In a medium mixing bowl, whisk together the almond flour, arrowroot starch/flour, coconut flour, tapioca starch/flour, baking powder, and salt.
Use a hand held mixer or stand mixer fitted with the whisk attachment - In a small mixing bowl, add the butter and sugar. Beat on medium-high speed to cream the butter and sugar together until they are light and fluffy - 3 to 5 minutes. Note: I use a stand mixer with a 3-quart mixing bowl.
Add the egg and vanilla extract to the butter mix and beat until combined. Switch out the attachment to the regular beater (or paddle if using a stand mixer).

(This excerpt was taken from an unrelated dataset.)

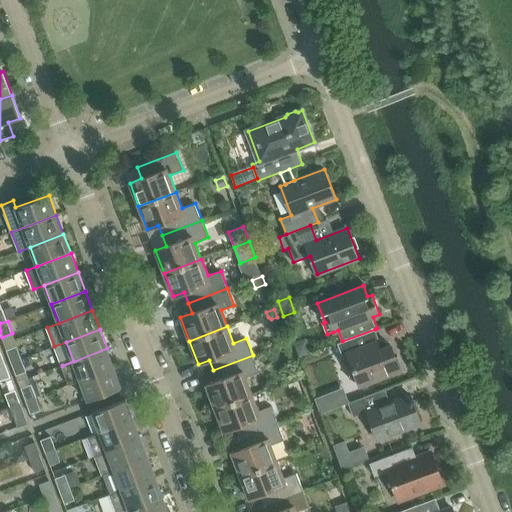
[(391,345),(383,348),(375,329),(342,341),(337,343),(342,356),(348,354),(353,368),(348,378),(359,383),(360,386),(401,370),(400,368),(402,368),(398,356),(396,357),(391,345)]
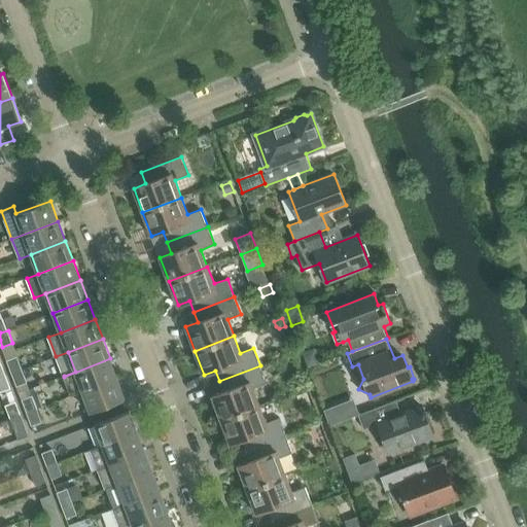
[(315,347),(303,351),(308,366),(320,361),(315,347)]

On low speed, spoon in half of the flour mix in increments, and mix until just combined. Add the milk and sour cream and mix to combine. Spoon in the remaining flour mix and mix until just combined.
Spoon half of the coffee cake batter equally into the prepared mini loaf pans. Sprinkle the filling equally over the top batter. Top with the remaining coffee cake batter, then finish by sprinkling equal amounts of the streusel over the top.
Bake the mini coffee cake loaves for 25 to 28 minutes, or until a toothpick inserted in the middle comes out mostly clean. Cool the coffee cakes in the pans set on a wire cooling rack for 10 minutes. Then, using the parchment paper sling, carefully lift the coffee cakes out of the pans to cool on the wire rack completely.